Why should I invest in measuring the customer experience?
We get asked that question all the time and the pithiest, but perhaps the best, way we have of responding to it is by putting this graphic up on screen. This data comes from a leading Canadian aftermarket car care center and comprises feedback from close to 7,000 respondents.
This graphic always produces silence and stunned expressions from the audience!
As you can see, 65% of customers were driven to visit (and, in the case of a car care center, visiting usually means purchasing) either because they were repeat customers or because they had hear positive word-of-mouth from another customer. In other words, 65% of visits were driven, either directly or indirectly, by a past positive experience–either a past positive experience of one’s own or someone else’s past positive experience, transmitted via word-of-mouth.

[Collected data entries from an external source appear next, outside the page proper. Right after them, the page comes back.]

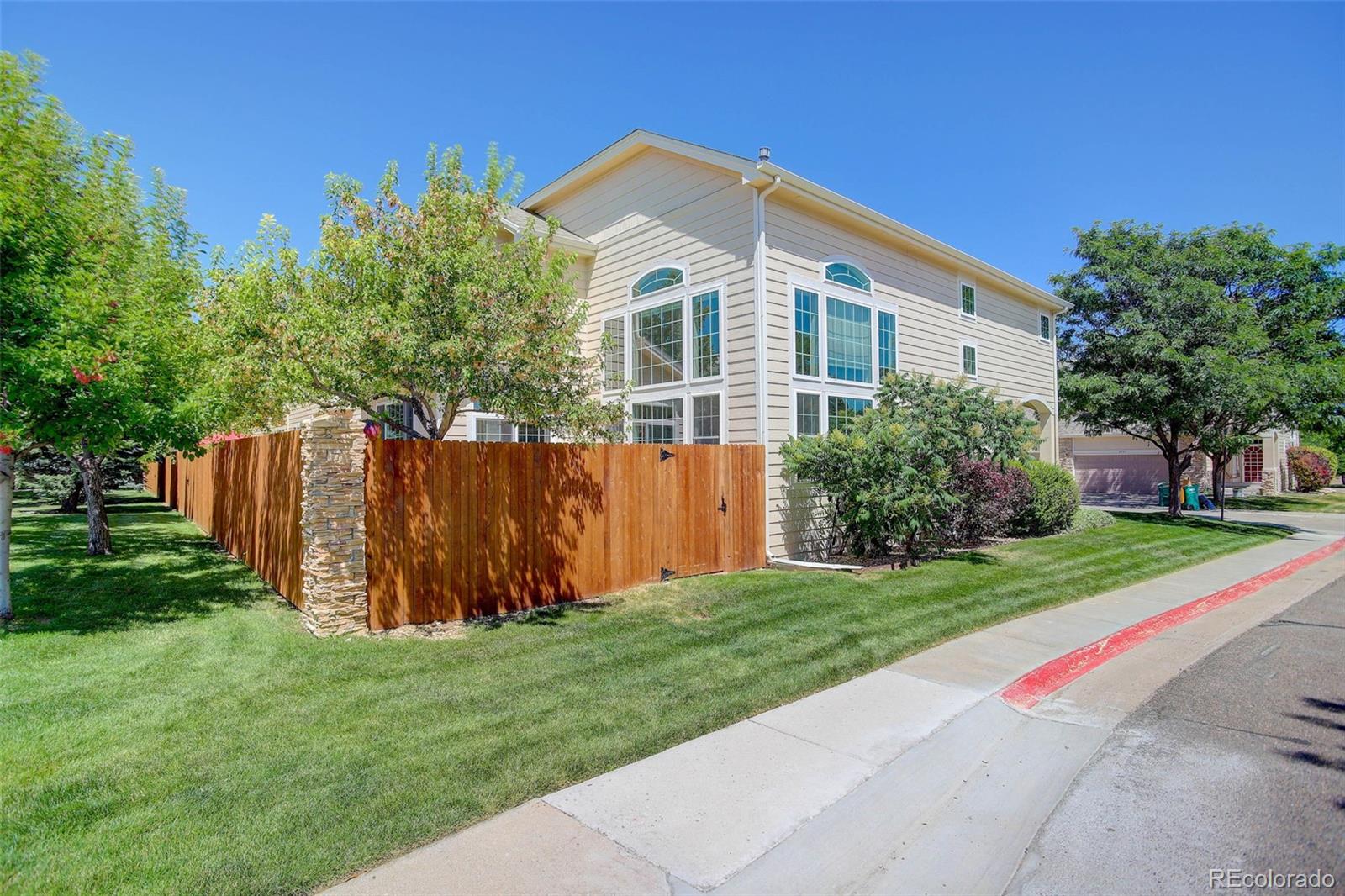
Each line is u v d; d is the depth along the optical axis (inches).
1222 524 674.2
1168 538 557.0
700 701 190.9
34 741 156.9
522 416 286.8
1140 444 1189.1
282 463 303.0
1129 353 659.4
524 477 293.6
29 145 259.3
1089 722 188.7
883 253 500.7
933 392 426.6
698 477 364.5
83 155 303.4
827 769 154.9
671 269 454.9
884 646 247.4
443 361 258.7
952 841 127.3
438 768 147.3
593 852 119.1
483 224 291.3
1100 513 653.3
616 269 497.7
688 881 111.9
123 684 194.4
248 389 302.0
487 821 128.8
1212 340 650.8
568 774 147.6
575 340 311.0
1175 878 115.7
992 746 171.6
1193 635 283.0
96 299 240.5
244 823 124.3
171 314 341.4
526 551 293.6
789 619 279.0
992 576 374.0
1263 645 267.9
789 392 414.0
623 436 355.6
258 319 272.2
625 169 489.7
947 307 574.2
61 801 130.4
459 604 272.8
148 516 657.6
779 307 409.4
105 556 414.3
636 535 336.2
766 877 113.9
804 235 430.3
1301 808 139.7
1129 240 749.9
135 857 113.2
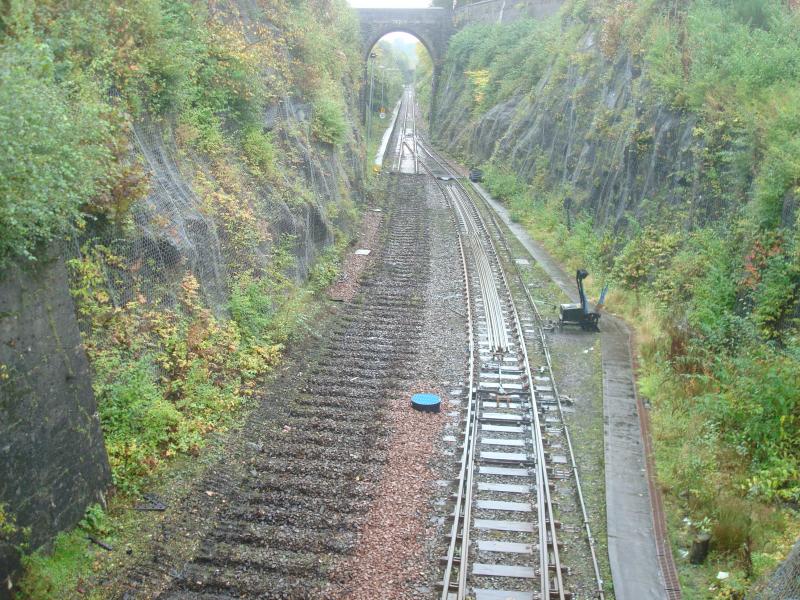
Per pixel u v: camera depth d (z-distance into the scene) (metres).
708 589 8.67
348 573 8.73
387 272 23.41
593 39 33.88
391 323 18.41
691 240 18.73
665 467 11.57
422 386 14.54
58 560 8.34
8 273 7.76
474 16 65.12
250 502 10.16
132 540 9.02
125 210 11.04
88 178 9.02
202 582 8.48
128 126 11.93
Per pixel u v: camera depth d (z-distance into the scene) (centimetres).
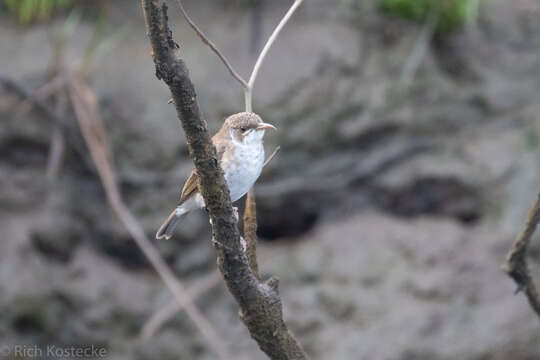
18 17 1420
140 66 1359
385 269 1295
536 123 1388
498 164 1348
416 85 1391
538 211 645
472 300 1256
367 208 1374
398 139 1373
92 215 1348
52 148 1334
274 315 613
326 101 1343
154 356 1280
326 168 1352
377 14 1426
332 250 1327
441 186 1354
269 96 1322
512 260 676
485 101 1430
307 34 1373
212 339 1252
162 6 479
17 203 1312
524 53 1491
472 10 1331
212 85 1327
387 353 1227
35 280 1259
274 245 1382
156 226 1315
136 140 1320
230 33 1381
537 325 1221
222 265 589
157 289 1327
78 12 1417
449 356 1216
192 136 534
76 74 1329
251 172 804
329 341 1256
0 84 1333
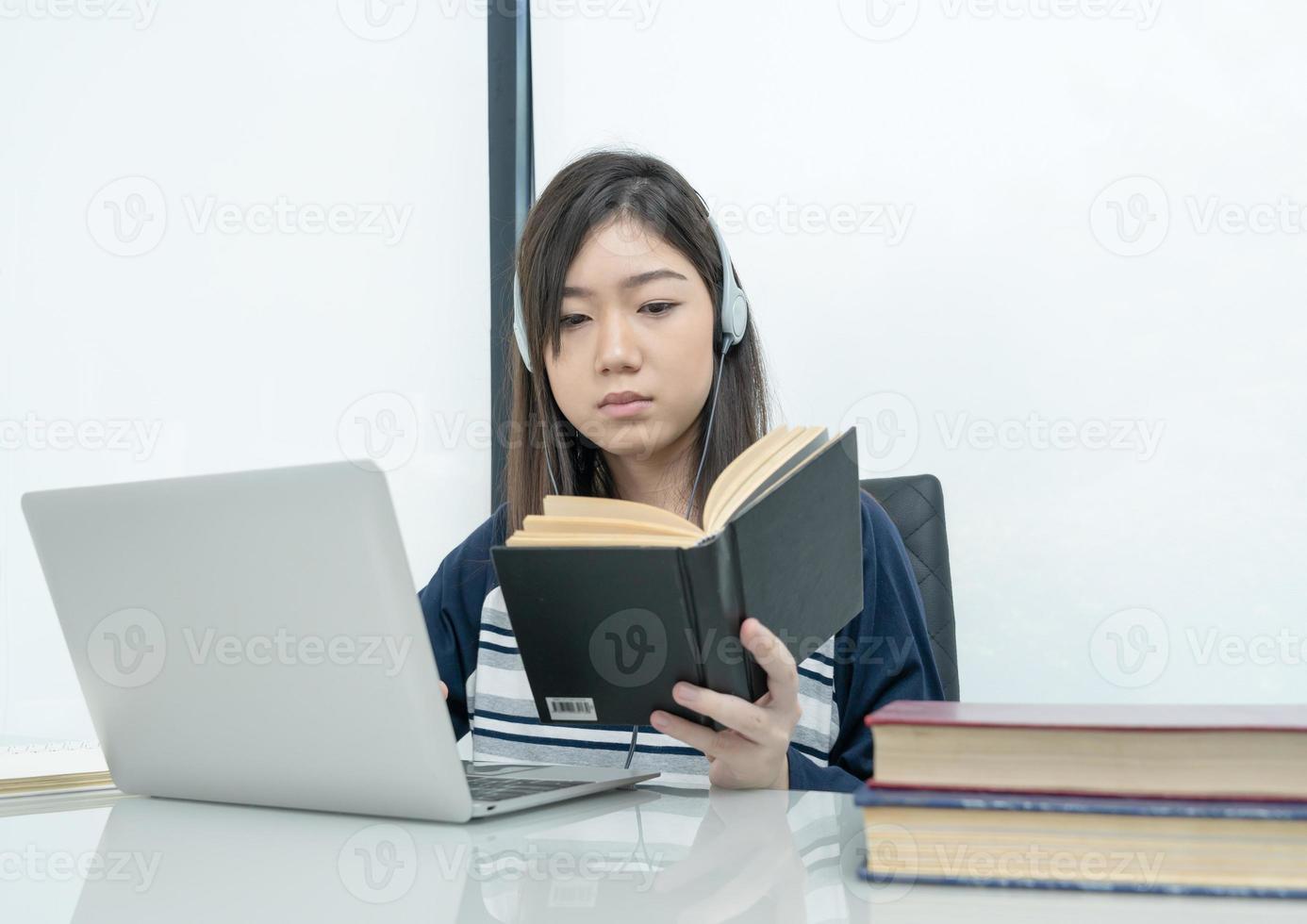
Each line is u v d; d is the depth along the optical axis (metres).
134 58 2.07
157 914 0.49
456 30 2.00
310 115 2.03
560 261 1.13
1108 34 1.60
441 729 0.66
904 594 1.23
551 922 0.46
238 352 2.03
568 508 0.81
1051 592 1.60
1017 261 1.64
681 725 0.78
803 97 1.77
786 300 1.76
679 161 1.85
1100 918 0.44
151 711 0.78
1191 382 1.56
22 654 1.98
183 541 0.71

In terms of visiting and purchasing attribution, the customer experience dwarfs advertising by a score of 65% to 4%. Advertising spits out metrics (reach, share of voice, CPMs, CPCs, CPAs, etc.), which are religiously tracked, analyzed, and obsessed over. Customer experience measurement programs spit out their own metrics (satisfaction, loyalty, likelihood to buy again, store attributes, etc.) that ought to be obsessed over comparable fervor.
After all, if companies pay such close attention to measuring the impact of the activities that drive 4% of visits and purchases, then how much attention and investment should go towards measuring the impact of activities that drive 65% of visits and purchases?
That’s why companies should invest in measuring the customer experience.